_ASSIGNED TASK_. Rewrite the passage of the Materials and Methods text starting with "Elicitor treatment of" and going on through "after 24 h.", replacing "incubation medium" with "culture medium".

Given the strong conservation of ERQC sequence and function across eukaryotes, the study strongly supports further efforts towards the development of the plant as a low-cost platform for early stage assays of ERQC modulators.

4. Materials and Methods

4.1. Plant Material, Growth Conditions and Treatments

For the growth inhibition assay, the seeds were surfaced, sterilized and sown in multi-well plates containing one-half strength Murashige and Skoog medium [29] (five seeds per 2 mL of liquid medium in the wells of 12-well-plates) supplemented with 0.5% (w/v) of sucrose. For NB-DNJ treatment, the seeds were germinated and grown in one-half-strength Murashige and Skoog medium containing the iminosugar NB-DNJ. After germination (3 day-post sowing), the medium was supplied with elicitors. The effect of treatment with the different peptides on seedling growth was analysed 15 days post sowing by photography and/or weighing (fresh weight). Variations in the weight of seedlings due to seed germination times that were not perfectly synchronized under slightly different environmental conditions (i.e., growth chamber temperature and light) did not affect the sensitivity of plants to elicitors after NB-DNJ treatment.

Elicitor treatment of seedlings was performed using elf18 (ac-SKEKFERTKPHVNVGTIG) and flg22 (QRLSTGSRINSAKDDAAGLQIA) at a concentration of 100 nM. Seedlings were grown at 22 °C and 70% relative humidity under a 16-h-light/8-h-dark cycle (approximately 120 µmol m–2 s–1). For gene transcription analysis, the seeds were surfaced, sterilized and sown in multi-well plates (approximately 10 seeds per well) containing one-half strength Murashige and Skoog medium (2 mL per well). After 9 days, the incubation medium was replaced with fresh medium, before the treatments with elicitors were performed after 24 h.

4.2. Homology Modelling

The protein sequences of the At ER α-glucosidase II α and β subunits were taken from the Uniprot database entries PSL5_ARATH and PSL4_ARATH, respectively. The sequences were aligned with the sequences of the mouse ER α-glucosidase II α and β subunits using Clustal omega [30]. The alignment was used in the program Modeller [31] together with PDB entry 5F0E, in order to produce a homology model of At ER α-glucosidase II α subunit residues 22–921 and β subunit residues 52–134. The At ER α-glucosidase II α psl5-1 S517F and rsw3 S599F point substitutions were modelled in PyMOL [32].

_RAW DATA_.
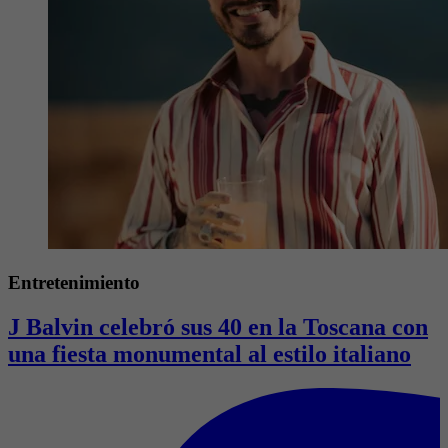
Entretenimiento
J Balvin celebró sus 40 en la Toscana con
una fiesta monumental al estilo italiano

* * *

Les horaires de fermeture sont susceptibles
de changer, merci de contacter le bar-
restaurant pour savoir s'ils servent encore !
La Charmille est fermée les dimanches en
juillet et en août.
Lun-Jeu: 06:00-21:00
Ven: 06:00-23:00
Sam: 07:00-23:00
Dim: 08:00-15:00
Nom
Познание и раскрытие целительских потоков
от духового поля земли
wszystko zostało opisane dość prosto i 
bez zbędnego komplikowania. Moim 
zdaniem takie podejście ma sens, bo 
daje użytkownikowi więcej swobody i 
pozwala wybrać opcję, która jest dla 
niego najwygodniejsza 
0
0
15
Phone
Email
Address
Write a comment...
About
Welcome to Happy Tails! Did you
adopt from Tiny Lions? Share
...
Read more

_FINISHED TASK_.
Elicitor treatment of seedlings was performed using elf18 (ac-SKEKFERTKPHVNVGTIG) and flg22 (QRLSTGSRINSAKDDAAGLQIA) at a concentration of 100 nM. Seedlings were grown at 22 °C and 70% relative humidity under a 16-h-light/8-h-dark cycle (approximately 120 µmol m–2 s–1). For gene transcription analysis, the seeds were surfaced, sterilized and sown in multi-well plates (approximately 10 seeds per well) containing one-half strength Murashige and Skoog medium (2 mL per well). After 9 days, the culture medium was replaced with fresh medium, before the treatments with elicitors were performed after 24 h.